6
votes

I've been researching how to export BigQuery data into Pandas. There are two methods:

  1. Export the file to a CVS and load it - https://cloud.google.com/bigquery/exporting-data-from-bigquery

  2. Directly pull the data into a pandas frame. This doesn't seem to work but here is the method - pandas.io.gbq.read_gbq(query, project_id=None, index_col=None, col_order=None, reauth=False) . It appears gbq has been discontinued?

Could someone please suggest the best and most efficient way to go about this?

Thank you.

1
What version of pandas are you using? It looks like it still exists in 0.15.0: pandas.pydata.org/pandas-docs/stable/generated/… - Jordan Tigani
Yes that's precisely what i'm using. Still no success. Any other suggestions? - BlackHat
I've developed a python package (with 100% test coverage): google-pandas-load.readthedocs.io/en/latest that follows the first method. - augustin-barillec

1 Answers

7
votes

The gbq.read_gbq method definitely works in pandas .15.0-1 as I just upgraded from .14.0-1 to check (Windows 7). If you are using Python, I would definitely recommend this for getting data into a dataframe from Google BigQuery as it is something I use for almost all my analysis work.

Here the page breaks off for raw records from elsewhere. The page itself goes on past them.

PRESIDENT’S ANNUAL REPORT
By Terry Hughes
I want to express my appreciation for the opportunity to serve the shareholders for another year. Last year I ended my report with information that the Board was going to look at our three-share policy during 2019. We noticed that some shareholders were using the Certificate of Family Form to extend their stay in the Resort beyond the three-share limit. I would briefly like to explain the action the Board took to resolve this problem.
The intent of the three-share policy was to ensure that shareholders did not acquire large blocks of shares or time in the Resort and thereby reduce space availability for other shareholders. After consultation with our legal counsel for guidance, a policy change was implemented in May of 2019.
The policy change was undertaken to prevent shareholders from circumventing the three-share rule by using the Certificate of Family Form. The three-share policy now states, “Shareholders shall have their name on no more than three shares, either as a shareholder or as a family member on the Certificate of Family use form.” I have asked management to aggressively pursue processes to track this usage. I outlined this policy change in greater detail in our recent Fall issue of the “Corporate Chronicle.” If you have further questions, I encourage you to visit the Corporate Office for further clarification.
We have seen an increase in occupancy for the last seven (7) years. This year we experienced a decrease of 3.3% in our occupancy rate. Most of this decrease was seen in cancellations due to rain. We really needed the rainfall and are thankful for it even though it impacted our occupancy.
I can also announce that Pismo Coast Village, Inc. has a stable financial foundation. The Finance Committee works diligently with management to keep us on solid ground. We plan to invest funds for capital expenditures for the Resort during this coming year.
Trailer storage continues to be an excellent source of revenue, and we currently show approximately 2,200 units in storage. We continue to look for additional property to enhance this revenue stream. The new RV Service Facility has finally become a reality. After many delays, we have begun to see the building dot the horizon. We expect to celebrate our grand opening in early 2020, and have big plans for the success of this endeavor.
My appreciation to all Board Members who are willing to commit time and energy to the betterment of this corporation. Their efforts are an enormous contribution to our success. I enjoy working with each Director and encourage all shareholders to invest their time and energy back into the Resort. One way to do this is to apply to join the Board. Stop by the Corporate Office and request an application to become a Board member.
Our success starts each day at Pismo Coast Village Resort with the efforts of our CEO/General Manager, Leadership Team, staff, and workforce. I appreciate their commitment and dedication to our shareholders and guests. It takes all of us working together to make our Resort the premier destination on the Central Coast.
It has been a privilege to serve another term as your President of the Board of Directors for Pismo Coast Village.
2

It is hard to say how to overcome your issue without more information, but I would start with checking if the authentication flow is completing in your browser that is logged into your Google account and then troubleshoot from there. There is a deprecation warning on your first authentication flow (oauth2client.tools.run), but everything does still work.

Other than that, I would try following the examples here: http://pandas-docs.github.io/pandas-docs-travis/io.html#io-bigquery

FYI, in the current dev branch, an option for Gcloud authentication is being added to make headless authentication more convenient.